One more thing.  If the reels you plan to use aren't spooled with braid (25-65# Power Pro) I highly suggest you switch before you go.

You can never have line that's too strong while Inshore fishing.

One time while fishing cut-bait on a 10' Okuma surf rod/reel with 50# braid (drag set all the way down).  I got spooled by something, probably a big shark/ray.  But I never even turned it's head.  It was like tying my line to a truck going 5mph, didn't retreive hardly any line. 

I've been spooled myself a few times, compared to the hundreds of inshore outings I've had getting spooled is a pretty rare event.
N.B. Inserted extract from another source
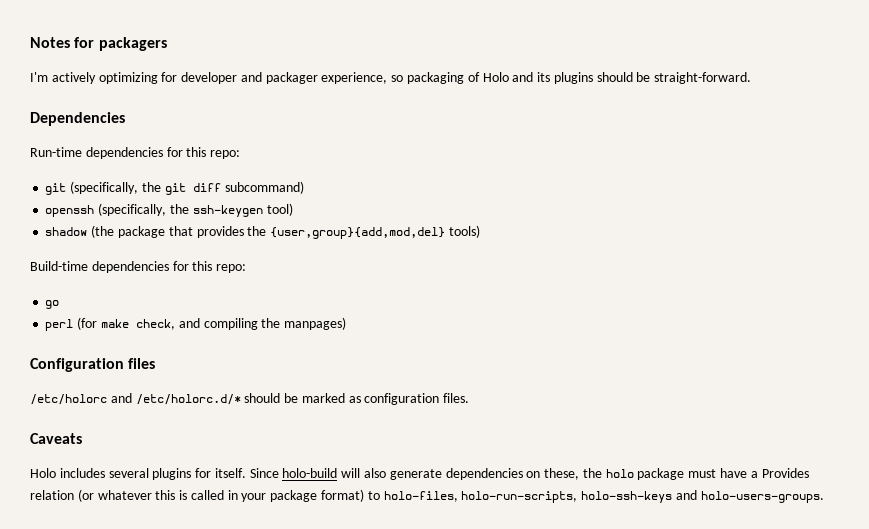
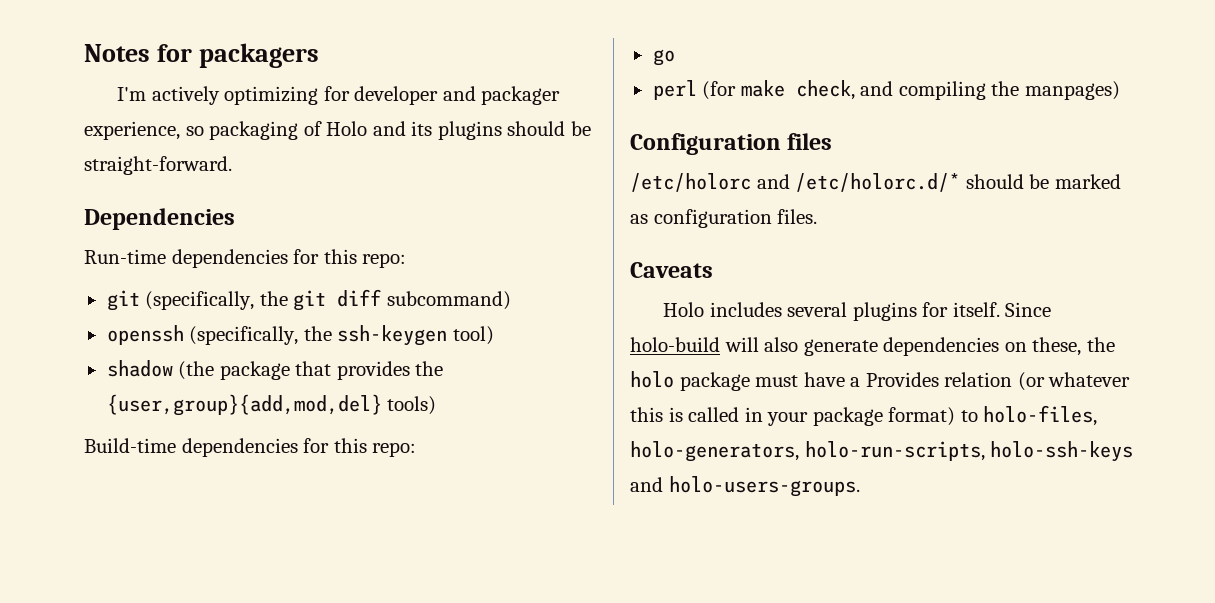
(458, 496) none -> [630,441,799,462] holo-generators,

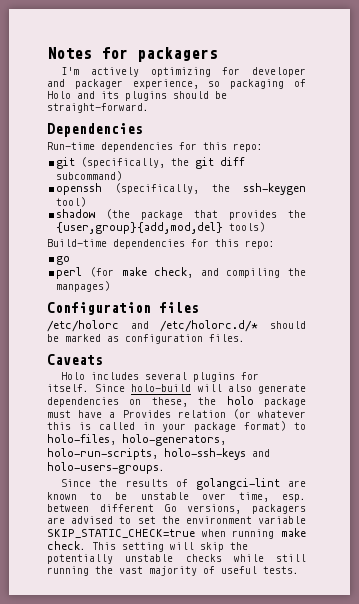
(860, 486) none -> [61,478,306,490] [47,492,306,502] [47,504,306,514] [47,516,306,524] [47,528,306,539] [47,541,248,552] [47,554,306,564] [47,566,299,576] // Since the results of golangci-lint are known to be unstable over time, esp. between different Go versions, packagers are advised to set the environment variable SKIP_STATIC_CHECK=true when running make check. This setting will skip the potentially unstable checks while still running the vast majority of useful tests.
True redfish can get pretty big but the average is probably no more in the 5-7# range.  I wouldn't fish much different than I would for bass in open water.  Grassy flats are no where near as difficult to pull fish out of than heavy freshwater vegetation.  For the most part your dealing with a fish that has the capability of stripping out some serious line, but don't need 50# braid.  You can throw out numbers all day long, but pace out 150 yds and you'll see that's long way for a fish to run.  Unless you're fishing for tuna, wahoo, 150# tarpon etc, not likely to hook a fish to run any where near that distance.

I personally prefer braid, my reels on average hold some where around 200 yds of 15 or 20#, more than ample.  I target juvenile and mid size tarpon up to about 60-70#, I use 20# braid, getting spooled or having my line break isn't a concern.  My reels' max drag doesn't match the breaking strength of 20# braid, but I wouldn't set it that tight any way.